It is known in the art relating to mechanical limiting speed governors to provide a fluid actuated piston, such as an air piston, operative as a part of the governor limiting speed setting means to modify the established limiting speed upon application or variation of air pressure acting against the piston.
As an example, U.S. Pat. No. 2,771,788 Frick and HIckson shows in FIGS. 2 and 5 a speed setting arrangement in which the compression of the high speed spring 111 is varied by the movement of an air piston 105 in response to the application of air pressure against the piston under predetermined conditions, thus varying the governor limiting speed.
Another arrangement is shown in U.S. Pat. No. 2,656,174 Crookston, wherein an overspeed spring 54 and an air bias piston 66 are arranged to act in parallel fashion against the speed related force generated by the flyweights 17' of the governor. These devices, acting together with a hydraulic dashpot piston 68, are combined to provide smooth speed setting operation over a relatively wide range of speeds.
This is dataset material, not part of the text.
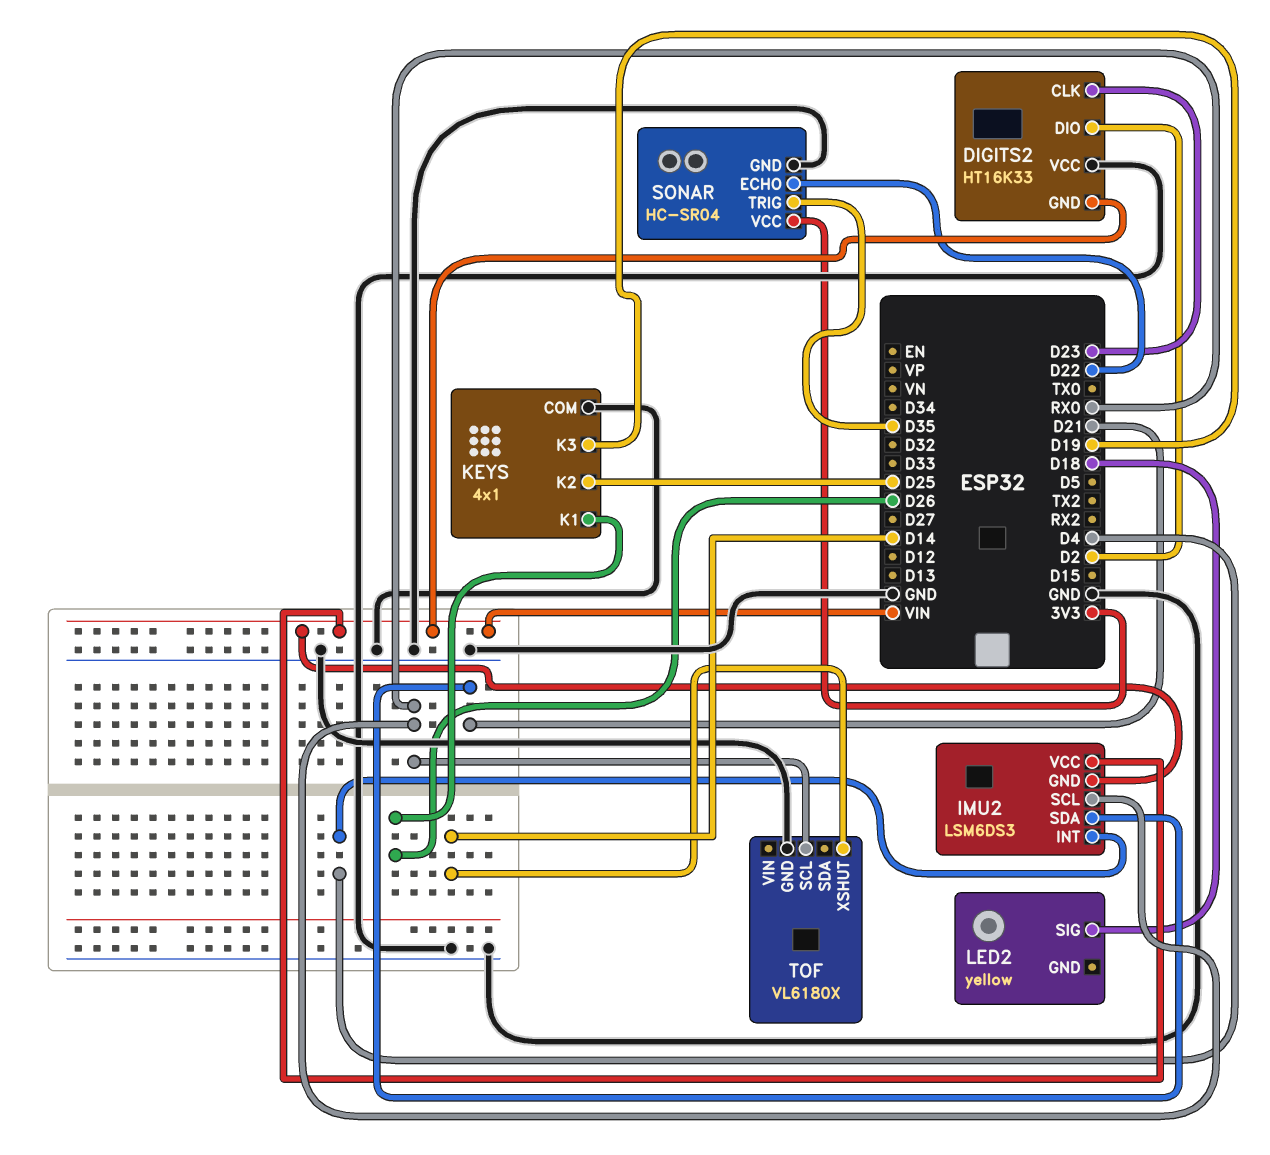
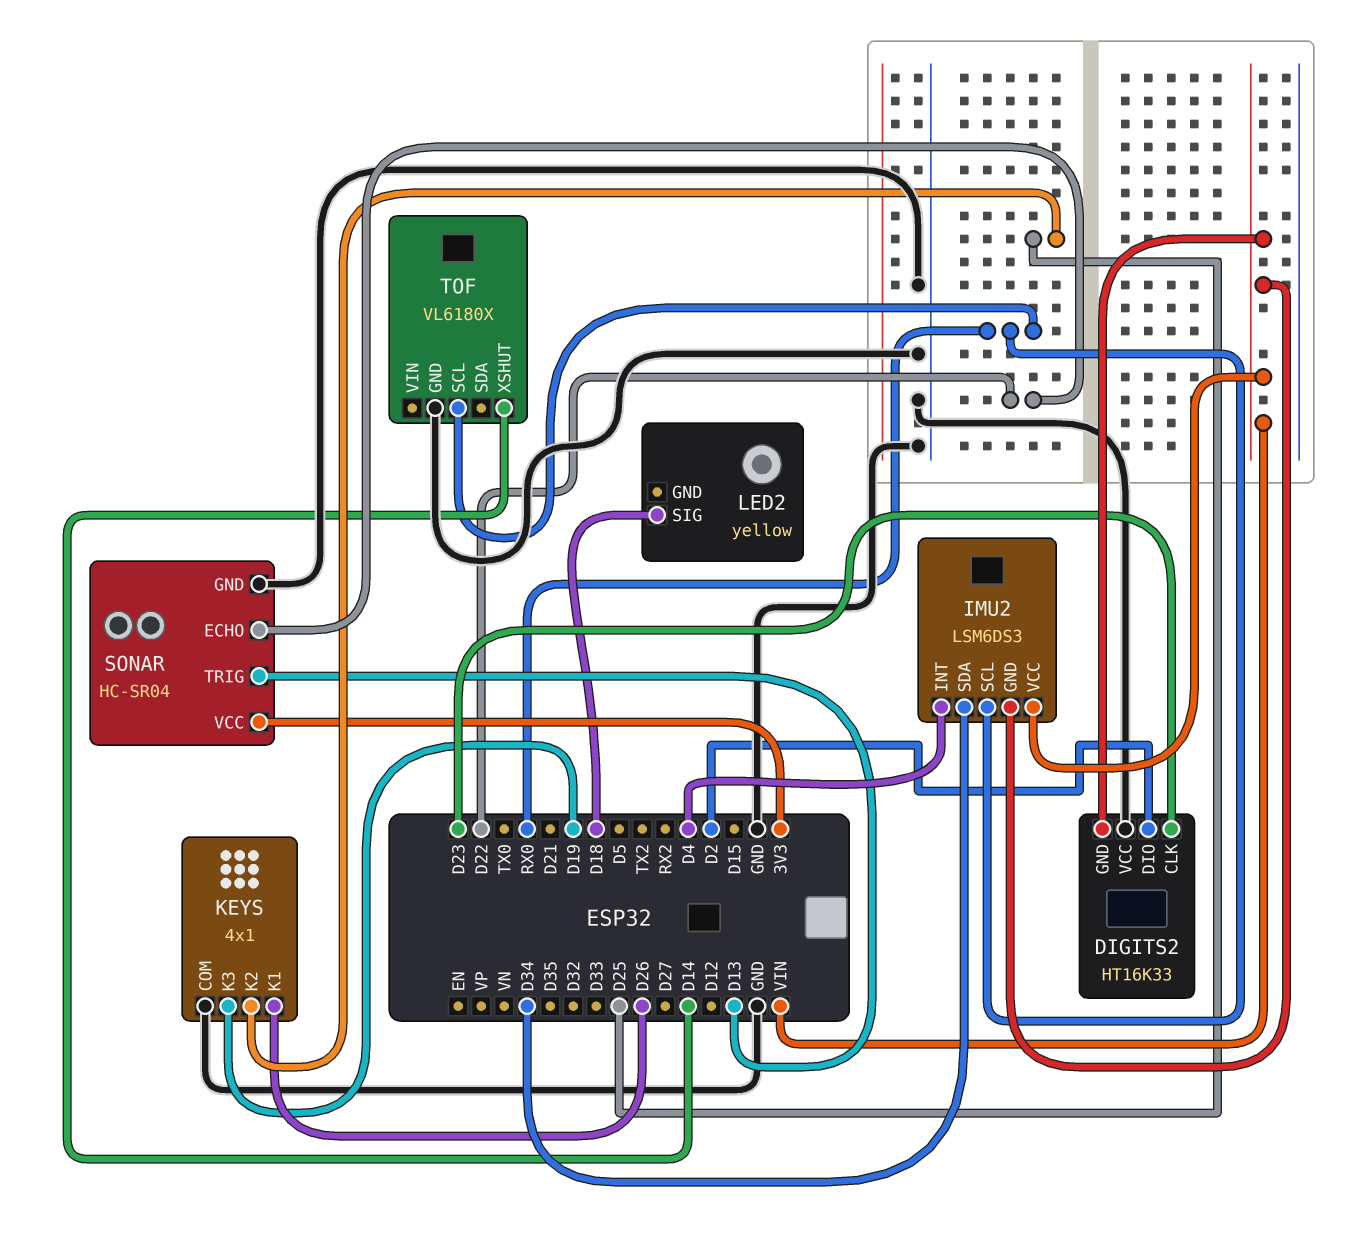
IMU2 pin SDA: D21 -> D34
SONAR pin TRIG: D35 -> D13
In still another arrangement, shown in applicant's U.S. Pat. No. 4,082,074 which is assigned to the assignee of the present invention, an air biased piston 92 is arranged to act in a direction supplementing the force of the speed responsive flyweights to thus provide a reduction in the governor limiting speed setting in proportion to the pressure of air applied against the piston 92.
These prior art arrangements utilize the application of fluid pressure to a piston in various ways to modify the limiting speed setting of a mechanical engine governor. However, they all combine the fluid piston speed modifying means with a conventional spring to provide at least a portion of the speed setting force that acts against the speed responsive flyweights, or similar mechanism. The biasing force thus created establishes the limiting speed setting which is matched by the speed related force of the flyweights at the point of governor balance. The use of such biasing springs in mechanical engine governors in which the speed balanced condition may occur at various positions of spring compression inherently introduces a certain amount of speed droop, or limiting speed variation with load, into the system. In addition, some degree of friction is provided which creates hysteresis but has the advantage of damping oscillations of the mechanism, thus helping to provide a stable speed control system.
While a certain amount of speed droop and hysteresis is acceptable for most engine speed governing functions, these characteristics are not so desirable when it is desired to use the governor for some other related purposes. For example, the speed droop characteristic inherent in the governor arrangement of the previously mentioned U.S. Pat. No. 4,082,074 causes a variation in the controlled speed under varying load conditions, which is undesirable when the engine governor is used as a vehicle speed control, one of the uses of the governor described in the patent. This speed variation is, however, quite acceptable when the governor is performing its primary function of engine speed control or while it is used to control the engine speed for an auxiliary drive system.